The Viennese have no qualms in mixing drinks, the Wiener Mélange is a mixture of Coffee and Hot Chocolate and the local winemakers think that mixing grape varietals together is also a great way to depict the city itself: the harsh northern grapes: Riesling and Veltliner with those of the South: Sauvignon Blanc and anything else they can cram in.
I can hear a question coming: what is the difference between Wiener Gemischter Satz then and a normal varietal cuvee? This is a good question but has a simple answer: cuvees are made with individually fermented wines which are later mixed to create a wine. Gemischter Satz is made using several different grape varietals in one fermentation – Riesling grapes, Veltliner grapes and Sauvignon grapes are fermented together rather than separately – this, of course, gives the wine a whole new feel and a very interesting taste.
Wieninger is one of Vienna’s biggest names when it comes to wine. With their popular varietal wines such as Zweigelt and Riesling being available nearly all over Austria, they also create modern ‘Viennese cuvees’ such as the dazzling Wiener Trilogie – a fitting mix of Austrian cherry in the form of Zweigelt with two traditional French varietals: Caberent Sauvignon and Merlot.
━━━━━━━━
PROBLEMS TO SOLVE:
1/ In the passage on Viennese wine, what two drinks are mixed to make a Wiener Mélange?
2/ Which grapes does the passage on Viennese wine name as being fermented together in Gemischter Satz?

SUPPLIED INFORMATION:
━━━━━━━━
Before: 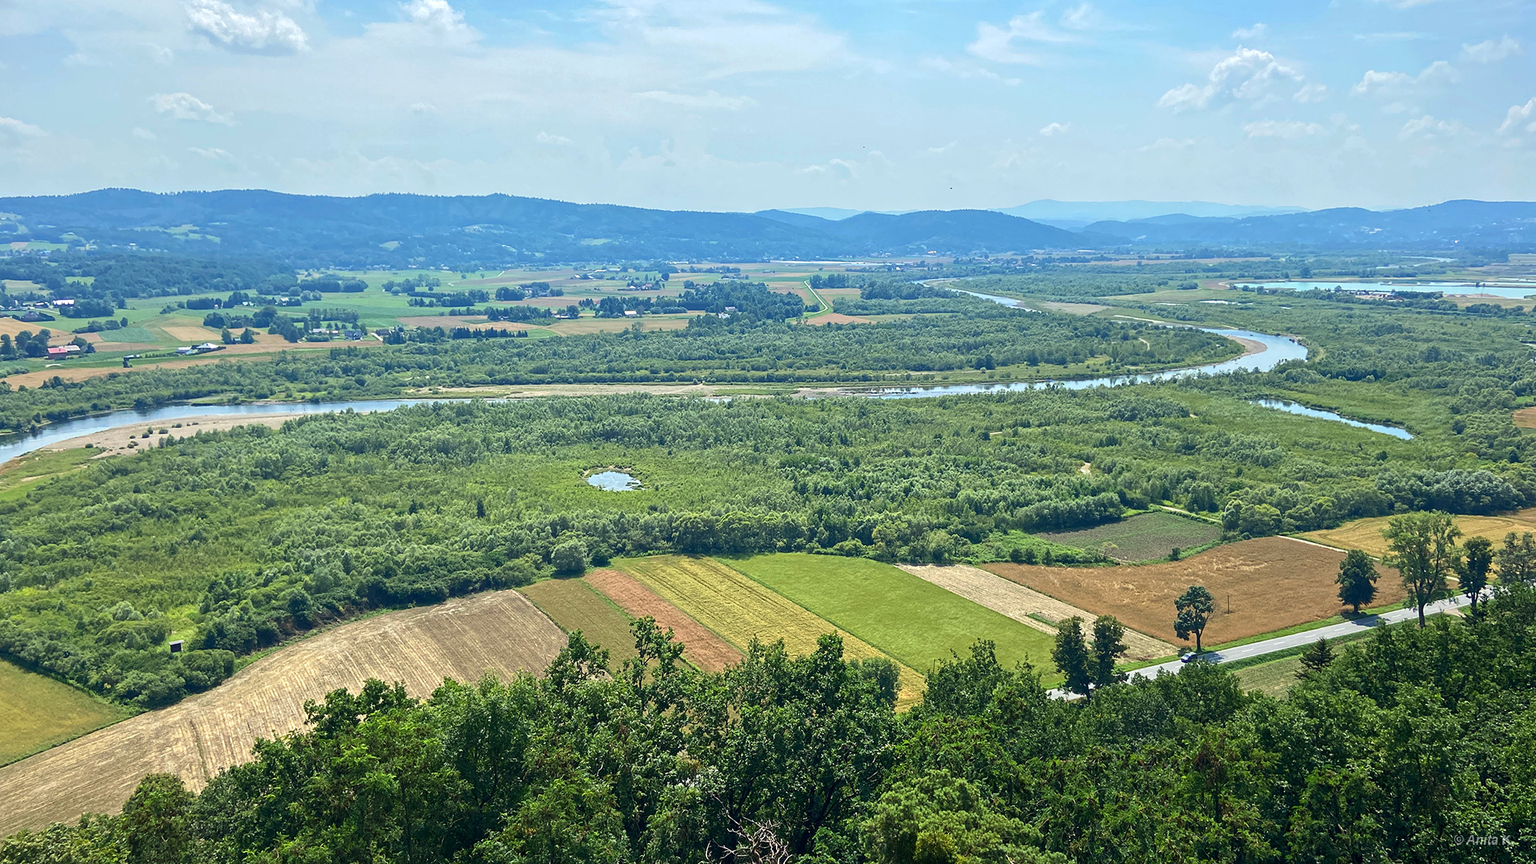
━━━━━━━━
ANSWERS BELOW:
1/ Coffee and hot chocolate.

2/ Riesling, Veltliner, Sauvignon